The Doctor checked if Valerius was in earshot, then stepped forward and whispered, “And what if one of the Concordians mentions this in a letter home, Contessa? What about when General Luparelli comes? You don’t think he’ll notice?”

“No—you’ve spent too long in your tower. Just look around! See what it means to them.”

The Doctor turned his back on Sofia’s angry stare. He walked up to the Lion, lightly touching it. “The others remain where they are, Captain.”

“Very well.”

“Explain to the Apprentices in your next report that you did it without the Signoria’s sanction and with my reservations.”

“Very well.”

The Doctor seized his arm. “Captain, you mean well. You see ragged flags and want to return our pride—but pride led us here!” He released him suddenly and turned north. “Contessa.”

“Doctor,” she said, apparently unruffled even though she felt the ground shifting beneath her feet.

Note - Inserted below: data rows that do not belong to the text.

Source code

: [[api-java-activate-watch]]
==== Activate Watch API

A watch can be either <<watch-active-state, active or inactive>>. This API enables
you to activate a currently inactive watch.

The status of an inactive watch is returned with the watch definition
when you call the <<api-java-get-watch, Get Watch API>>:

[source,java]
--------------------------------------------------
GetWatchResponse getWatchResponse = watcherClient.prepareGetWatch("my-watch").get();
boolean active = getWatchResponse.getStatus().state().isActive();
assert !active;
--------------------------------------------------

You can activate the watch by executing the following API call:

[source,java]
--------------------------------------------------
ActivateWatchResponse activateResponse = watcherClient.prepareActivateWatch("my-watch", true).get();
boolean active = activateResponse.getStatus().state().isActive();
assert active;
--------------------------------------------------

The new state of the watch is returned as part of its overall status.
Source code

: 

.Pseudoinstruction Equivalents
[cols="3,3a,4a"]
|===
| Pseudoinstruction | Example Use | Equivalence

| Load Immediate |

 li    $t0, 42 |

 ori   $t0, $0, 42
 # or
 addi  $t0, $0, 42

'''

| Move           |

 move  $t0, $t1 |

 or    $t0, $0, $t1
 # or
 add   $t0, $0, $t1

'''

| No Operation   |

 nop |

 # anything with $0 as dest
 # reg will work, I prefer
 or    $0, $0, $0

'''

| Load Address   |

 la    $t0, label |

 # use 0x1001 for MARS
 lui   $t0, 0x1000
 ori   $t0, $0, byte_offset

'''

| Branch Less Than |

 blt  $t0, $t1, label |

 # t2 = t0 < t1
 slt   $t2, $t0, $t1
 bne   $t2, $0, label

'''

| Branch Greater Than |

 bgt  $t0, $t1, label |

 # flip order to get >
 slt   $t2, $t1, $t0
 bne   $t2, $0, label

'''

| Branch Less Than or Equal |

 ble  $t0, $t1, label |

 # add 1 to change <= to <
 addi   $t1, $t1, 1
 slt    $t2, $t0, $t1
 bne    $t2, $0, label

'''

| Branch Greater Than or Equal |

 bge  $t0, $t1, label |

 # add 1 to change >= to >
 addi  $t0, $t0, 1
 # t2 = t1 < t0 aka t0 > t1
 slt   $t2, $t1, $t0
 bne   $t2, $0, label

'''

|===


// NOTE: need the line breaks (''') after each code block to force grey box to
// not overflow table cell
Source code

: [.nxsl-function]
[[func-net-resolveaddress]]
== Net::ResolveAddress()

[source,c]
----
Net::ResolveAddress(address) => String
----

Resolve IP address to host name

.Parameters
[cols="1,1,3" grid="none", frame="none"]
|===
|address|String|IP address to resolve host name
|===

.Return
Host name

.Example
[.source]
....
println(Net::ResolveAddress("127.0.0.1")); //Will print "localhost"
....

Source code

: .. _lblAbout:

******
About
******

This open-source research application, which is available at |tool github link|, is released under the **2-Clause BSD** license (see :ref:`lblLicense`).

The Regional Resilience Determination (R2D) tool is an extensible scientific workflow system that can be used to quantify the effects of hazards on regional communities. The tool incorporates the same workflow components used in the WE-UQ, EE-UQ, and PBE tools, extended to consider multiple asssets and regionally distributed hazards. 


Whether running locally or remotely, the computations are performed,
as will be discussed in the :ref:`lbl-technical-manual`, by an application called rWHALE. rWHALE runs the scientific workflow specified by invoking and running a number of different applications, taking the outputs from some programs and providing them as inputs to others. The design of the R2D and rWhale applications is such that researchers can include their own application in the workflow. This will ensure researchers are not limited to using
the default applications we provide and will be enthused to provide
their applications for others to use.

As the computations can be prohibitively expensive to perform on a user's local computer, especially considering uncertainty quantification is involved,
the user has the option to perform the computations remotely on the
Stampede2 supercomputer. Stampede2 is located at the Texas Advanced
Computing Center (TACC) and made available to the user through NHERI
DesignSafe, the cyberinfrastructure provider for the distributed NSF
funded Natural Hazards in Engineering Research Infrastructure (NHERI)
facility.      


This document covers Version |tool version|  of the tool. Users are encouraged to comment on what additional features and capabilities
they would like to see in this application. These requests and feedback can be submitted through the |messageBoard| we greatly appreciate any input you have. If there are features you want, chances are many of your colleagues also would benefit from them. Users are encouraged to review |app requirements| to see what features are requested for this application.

The bridge was the future of her reign, he said, but when Giovanni tried to make it part of Rasenna, he objected. He’d left her no choice but to hide a dagger behind her banner too.

Sofia only remembered the smell of incense. The last time she’d been here, she’d been too apprehensive to pay attention to her surroundings. In a dark niche, the Madonna of Rasenna held the infant Savior’s body in one arm; in the other, a cluster of miniature towers. Her face was kind, but she was still a Rasenneisi: one of her delicate feet was crushing a serpent’s head.

The Baptistery roof was a mosaic depicting the Virgin showing Saint Barabbos the keys of Heaven. He and the Prophets would languish in
Limbus Patrium
until the Second Coming, or so went the story.

The font bore closer inspection too, if she’d truly been baptized in it. Its five faces were decorated with paintings, composed in gold, black, and red, showing the traditional Stages of the Virgin’s life: the Annunciation, the Nativity, the Error, the Substitution, and the Assumption.

Familiarity had dulled the tale’s strangeness. From a distance, it was just a record of madness and hysteria: a grieving mother who called herself a virgin and her murdered child, God, preaching of a Kingdom to come, until the Etruscans grew fearful of sedition. Her Apostles claimed She escaped crucifixion and bodily corruption by ascending to Heaven.